= Luis Gatmaitan =

Luis P. Gatmaitán, M.D., is a Filipino medical doctor and children's author. He appears on a radio program, Doctors On Line, on Monday mornings at DZAS as a medical consultant.

Gatmaitán was inducted into the Palanca Hall of Fame in 2005 for his writing. Most of his work is in the genre of children's literature, for which he has garnered many awards, including the Catholic Mass Media Awards. His books include Mga Kwento ni Tito Dok and Sandosenang Sapatos. His medical career has been cited as one of HealthToday Philippines Magazine 's Ten Pillars of the Philippine Health Care Industry.

Gatmaitán has authored and published more than 30 storybooks for children tackling issues such as disability, senility, coping with death, coping with cancer, childhood diseases, and children's rights in his stories. His children's book series Mga Kuwento ni Tito Dok was cited by the Manila Critics Circle "for its popularization of the science of medicine in language and illustrations that young children can understand, for its indigenizing of universal scientific principles, and for its imaginative reconstruction of what happens in the human body."

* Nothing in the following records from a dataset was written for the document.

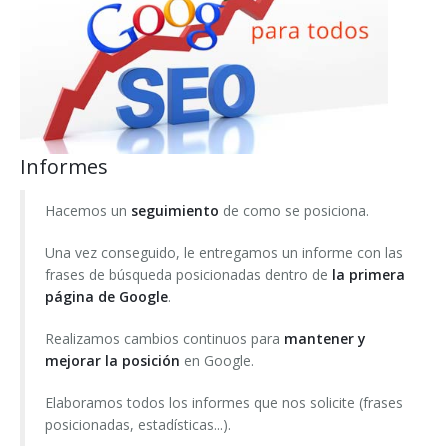
Informes
Hacemos un
seguimiento
de como se posiciona.
Una vez conseguido, le entregamos un informe con las
frases de búsqueda posicionadas dentro de
la primera
página de Google
.
Realizamos cambios continuos para
mantener y
mejorar la posición
en Google.
Elaboramos todos los informes que nos solicite (frases
posicionadas, estadísticas...).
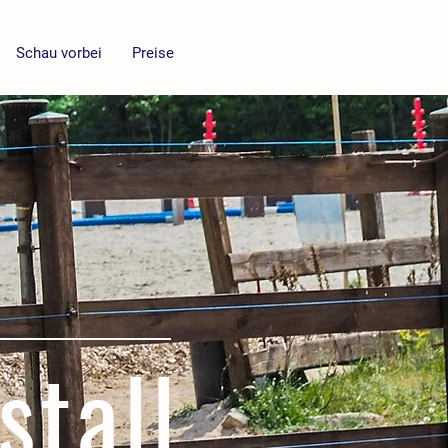
Schau vorbei
Preise
stall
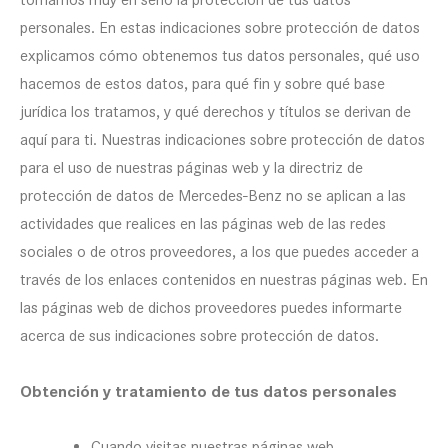
personales. En estas indicaciones sobre protección de datos
explicamos cómo obtenemos tus datos personales, qué uso
hacemos de estos datos, para qué fin y sobre qué base
jurídica los tratamos, y qué derechos y títulos se derivan de
aquí para ti. Nuestras indicaciones sobre protección de datos
para el uso de nuestras páginas web y la directriz de
protección de datos de Mercedes-Benz no se aplican a las
actividades que realices en las páginas web de las redes
sociales o de otros proveedores, a los que puedes acceder a
través de los enlaces contenidos en nuestras páginas web. En
las páginas web de dichos proveedores puedes informarte
acerca de sus indicaciones sobre protección de datos.
Obtención y tratamiento de tus datos personales
Cuando visitas nuestras páginas web,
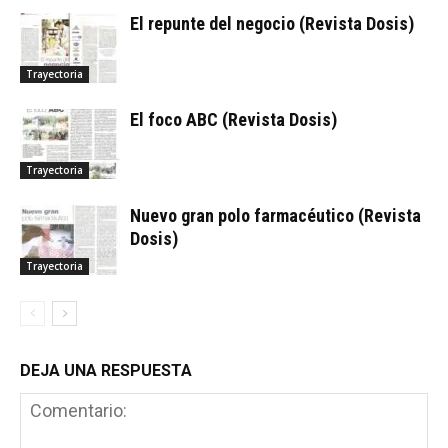
El repunte del negocio (Revista Dosis)
Trayectoria
El foco ABC (Revista Dosis)
Trayectoria
Nuevo gran polo farmacéutico (Revista
Dosis)
Trayectoria
DEJA UNA RESPUESTA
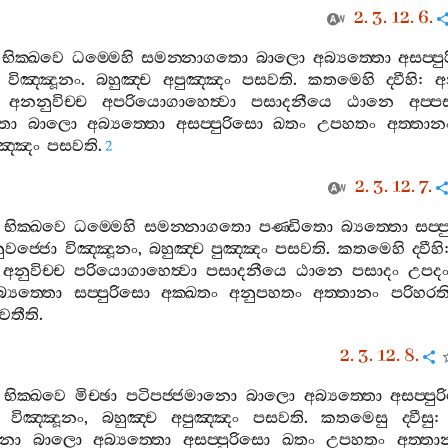
2. 3. 12. 6.
භික‍්ඛවෙ
ධම‍්මෙහි
සමන‍්නාගතො
බාලො
අබ්‍යත‍්තො
අසප‍්ප
විඤ‍්ඤූනං
.
බහුඤ‍්ච
අපුඤ‍්ඤං
පසවති
.
කතමෙහි
ද‍්වීහි
:
අ
.
අනනුවිච‍්ච
අපරියොගාහෙත්‍වා
පසාදනීයෙ
ඨානෙ
අප‍්ප
තො
බාලො
අබ්‍යත‍්තො
අසප‍්පුරිසො
ඛතං
උපහතං
අත‍්තාන
ඤ‍්ඤං
පසවති
.
2
2. 3. 12. 7.
භික‍්ඛවෙ
ධම‍්මෙහි
සමන‍්නාගතො
පණ‍්ඩිතො
බ්‍යත‍්තො
සප‍්
ුවජ‍්ජො
විඤ‍්ඤූනං
,
බහුඤ‍්ච
පුඤ‍්ඤං
පසවති
.
කතමෙහි
ද‍්වීහි
,
අනුවිච‍්ච
පරියොගාහෙත්‍වා
පසාදනීයෙ
ඨානෙ
පසාදං
උපදං
බ්‍යත‍්තො
සප‍්පුරිසො
අක‍්ඛතං
අනුපහතං
අත‍්තානං
පරිහරත
වතීති
.
2. 3. 12. 8.
භික‍්ඛවෙ
මිච‍්ඡා
පටිපජ‍්ජමානො
බාලො
අබ්‍යත‍්තො
අසප‍්පු
විඤ‍්ඤූනං
,
බහුඤ‍්ච
අපුඤ‍්ඤං
පසවති
.
කතමෙසු
ද‍්වීසු
ානො
බාලො
අබ්‍යත‍්තො
අසප‍්පුරිසො
ඛතං
උපහතං
අත‍්තා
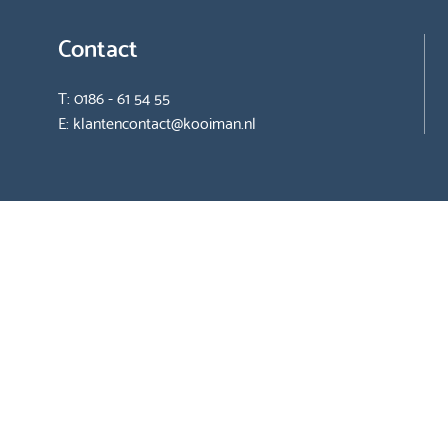
Contact
T:
0186 - 61 54 55
E:
klantencontact@kooiman.nl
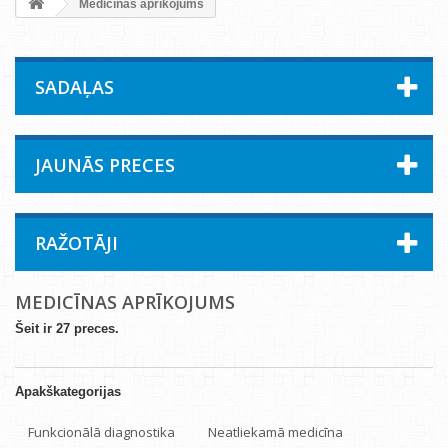
Medicīnas aprīkojums
SADAĻAS
JAUNĀS PRECES
RAŽOTĀJI
MEDICĪNAS APRĪKOJUMS
Šeit ir 27 preces.
Apakškategorijas
Funkcionālā diagnostika
Neatliekamā medicīna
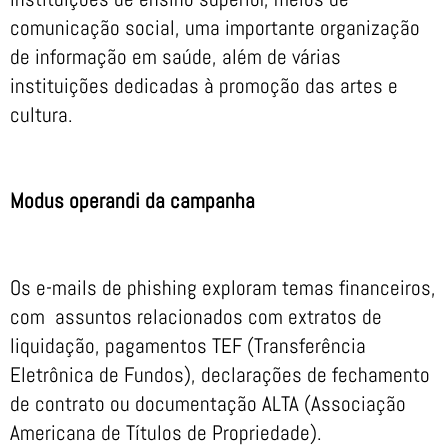
comunicação social, uma importante organização
de informação em saúde, além de várias
instituições dedicadas à promoção das artes e
cultura.
Modus operandi da campanha
Os e-mails de phishing exploram temas financeiros,
com assuntos relacionados com extratos de
liquidação, pagamentos TEF (Transferência
Eletrônica de Fundos), declarações de fechamento
de contrato ou documentação ALTA (Associação
Americana de Títulos de Propriedade).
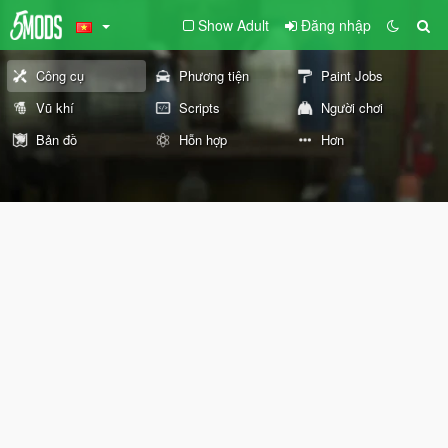
Show Adult
Đăng nhập
Công cụ
Phương tiện
Paint Jobs
Vũ khí
Scripts
Người chơi
Bản đồ
Hỗn hợp
Hơn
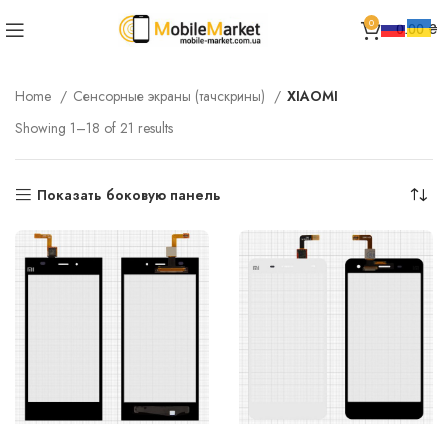
0
0.00
₴
Home
Сенсорные экраны (тачскрины)
XIAOMI
Showing 1–18 of 21 results
Показать боковую панель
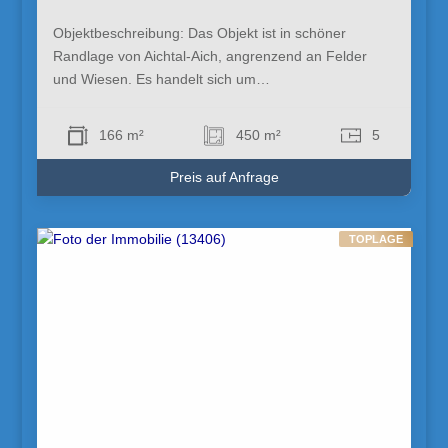
Objektbeschreibung: Das Objekt ist in schöner
Randlage von Aichtal-Aich, angrenzend an Felder
und Wiesen. Es handelt sich um…
166 m²
450 m²
5
Preis auf Anfrage
TOPLAGE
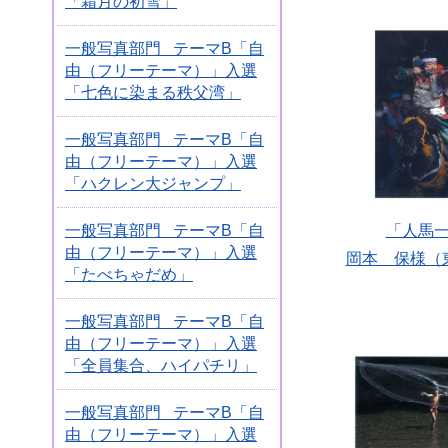
「霜月の初雪」
一般写真部門 テーマB「自
由（フリーテーマ）」入選
「七色に染まる秩父湾」
一般写真部門 テーマB「自
由（フリーテーマ）」入選
「ハクレン大ジャンプ」
一般写真部門 テーマB「自
「人馬
由（フリーテーマ）」入選
岡本 保様（
「たべちゃだめ」
一般写真部門 テーマB「自
由（フリーテーマ）」入選
「全員集合、ハイパチリ」
一般写真部門 テーマB「自
由（フリーテーマ）」入選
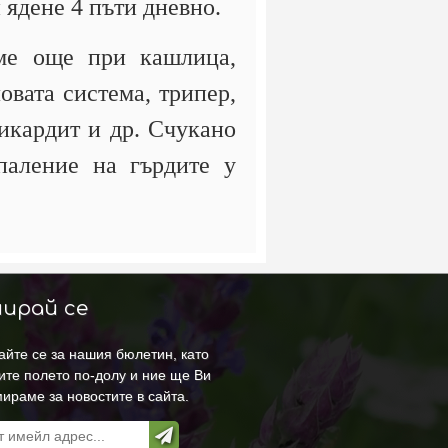
и ядене 4 пъти дневно.
ме още при кашлица,
овата система, трипер,
рикардит и др. Счукано
зпаление на гърдите у
ирай се
йте се за нашия бюлетин, като
ите полето по-долу и ние ще Ви
ираме за новостите в сайта.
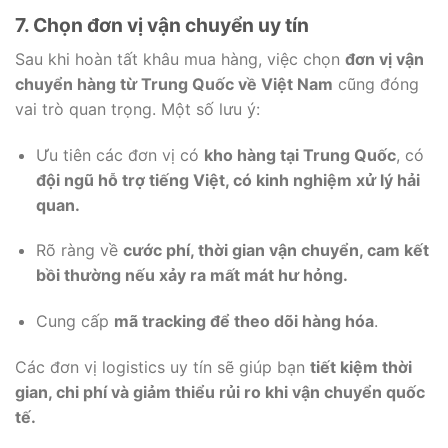
7. Chọn đơn vị vận chuyển uy tín
Sau khi hoàn tất khâu mua hàng, việc chọn
đơn vị vận
chuyển hàng từ Trung Quốc về Việt Nam
cũng đóng
vai trò quan trọng. Một số lưu ý:
Ưu tiên các đơn vị có
kho hàng tại Trung Quốc
, có
đội ngũ hỗ trợ tiếng Việt, có kinh nghiệm xử lý hải
quan.
Rõ ràng về
cước phí, thời gian vận chuyển, cam kết
bồi thường nếu xảy ra mất mát hư hỏng.
Cung cấp
mã tracking để theo dõi hàng hóa
.
Các đơn vị logistics uy tín sẽ giúp bạn
tiết kiệm thời
gian, chi phí và giảm thiểu rủi ro khi vận chuyển quốc
tế.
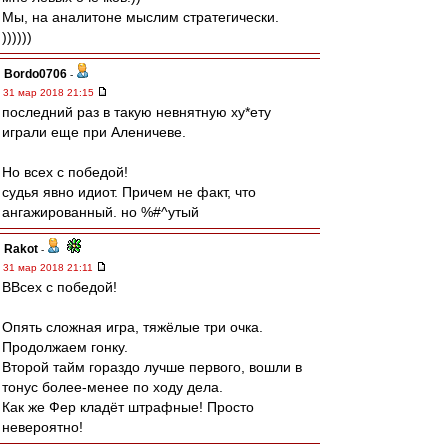
Мы, на аналитоне мыслим стратегически.
))))))
Bordo0706
-
31 мар 2018 21:15
последний раз в такую невнятную ху*ету
играли еще при Аленичеве.
Но всех с победой!
судья явно идиот. Причем не факт, что
ангажированный. но %#^утый
Rakot
-
31 мар 2018 21:11
ВВсех с победой!
Опять сложная игра, тяжёлые три очка.
Продолжаем гонку.
Второй тайм гораздо лучше первого, вошли в
тонус более-менее по ходу дела.
Как же Фер кладёт штрафные! Просто
невероятно!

Inducted into the Palanca Hall of Fame in 2005, he has also been a recipient of the Catholic Mass Media Awards and the PBBY-Salanga Writers Prize. His children's book Sandosenang Sapatos, now listed in the International Board on Books for Young People (IBBY) catalogue for the Bologna International Children's Book Fair 2005, was named the 2005 Outstanding Book for Young People with Disabilities by the IBBY. He has also been cited as one of HealthToday Philippines Magazines Ten Pillars of the Philippine Health Care Industry, 2003 Ten Outstanding Young Men (TOYM) of the Philippines for his contribution in the field of Literature, and as finalist in the 2004 Ten Outstanding Young Persons of the World (TOYP) search. Published by several local publishing houses and international agencies like the UNICEF and WORLD VISION INTERNATIONAL, Gatmaitan has also chaired the PBBY and Kuwentista ng mga Tsikiting (KUTING).

He hosts a children's storytelling program for radio every Saturday morning over DZAS, entitled Wan Dey Isang Araw.